Friday, January 11, 2008

Lay Your Hands on Me

As a fluke last night, I was tired and bored and looking for mindless distraction so I plopped myself down and turned on the television. It has been several seasons since I have watched Grey's Anatomy and I had to stop because I was planning my life around the show. Total fixation. I was happy to see the familiar faces, though.

What I was unprepared for was the content of last night's show, called Lay Your Hands on Me. It was about faith in healing, about a woman who healed through her hands, about the strength of love and belief in healing, about how healing comes from within not from medicine or surgery or being cut open. It was about my art. I was so moved to see what I do there, right before my eyes on prime time television. I was moved to big tears, worrying my daughter who thought there was something drastically wrong with me. She hasn't quite come to understand the difference, yet, between tears of sadness, tears of anger, tears of joy or tears that come as a result of simply feeling moved.

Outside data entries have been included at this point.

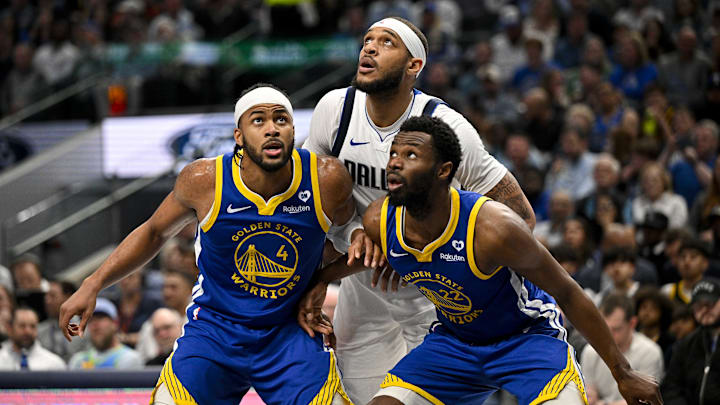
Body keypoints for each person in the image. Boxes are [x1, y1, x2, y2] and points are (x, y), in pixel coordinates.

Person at [300, 116, 662, 405]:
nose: (395, 163)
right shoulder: (380, 219)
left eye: (410, 156)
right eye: (393, 154)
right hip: (454, 342)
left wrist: (622, 371)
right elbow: (364, 259)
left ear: (443, 171)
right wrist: (321, 279)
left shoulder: (494, 228)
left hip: (525, 340)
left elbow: (568, 293)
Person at [60, 84, 357, 404]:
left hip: (289, 332)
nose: (272, 128)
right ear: (239, 136)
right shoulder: (205, 180)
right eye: (258, 121)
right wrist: (93, 283)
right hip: (216, 330)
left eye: (281, 120)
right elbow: (153, 233)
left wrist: (320, 277)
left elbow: (349, 238)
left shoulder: (326, 179)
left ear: (293, 130)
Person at [303, 16, 536, 404]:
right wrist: (346, 243)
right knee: (362, 397)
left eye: (387, 42)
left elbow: (521, 217)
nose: (370, 47)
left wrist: (432, 256)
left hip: (433, 292)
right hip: (363, 287)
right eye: (367, 40)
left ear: (415, 65)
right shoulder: (335, 109)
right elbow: (309, 197)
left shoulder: (447, 128)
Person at [581, 294, 664, 405]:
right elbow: (588, 394)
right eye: (604, 328)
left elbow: (645, 401)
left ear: (632, 323)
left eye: (616, 329)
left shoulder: (650, 352)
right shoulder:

I was so moved by this show. I couldn't stop thinking about and I wondered when it will be that I open the doors and step fully into who I am.

4 comments:

Cele said...

I gave up most programs years ago for just that reason, your whole life evolves around what is on when. But it is nice to see that TV got something righ if it affected you that way.

J.M. Tewkesbury said...

Isn't it nice to receive positive affirmations in seemingly unconventional manners? I miss that in so much of television these days, which is why I don't watch much.

Angie K. Millgate said...

C & J~

I actually was really shocked to see what I was seeing. "Laying on of hands" is so considered... well... archaic and medieal in the Western medicine field. To see the two of them combined really gave me hope. Now, granted, this WAS television and not real life. However, I do firmly subscribe to the idea that too many people live their lives according to what is popular on television/movies. I imagine though that there were many run-of-the-mill people watching it saying, "Now that was just plain witchcraft, I say. Witchcraft! She's a witch! Burn her!"

J.M. Tewkesbury said...

Undoubtedly there were likely those on the right fringe of religion who thought that. However, there are a lot of evangelical pentecostals that believe in healings and being "caught up in the spirit." (I've seen a few things in my time that, although in a pentecostal setting, were a little whack to me) who might maybe have found it inspiring and affirming...

That said, though, you're right about the ability of t.v. to influence the minds and perceptions of its viewers. Perhaps this will open more viewers to the idea of more holistic approaches to healing than just the standard practice, which seems to be to prescribe a pill for everything little ache that ails us.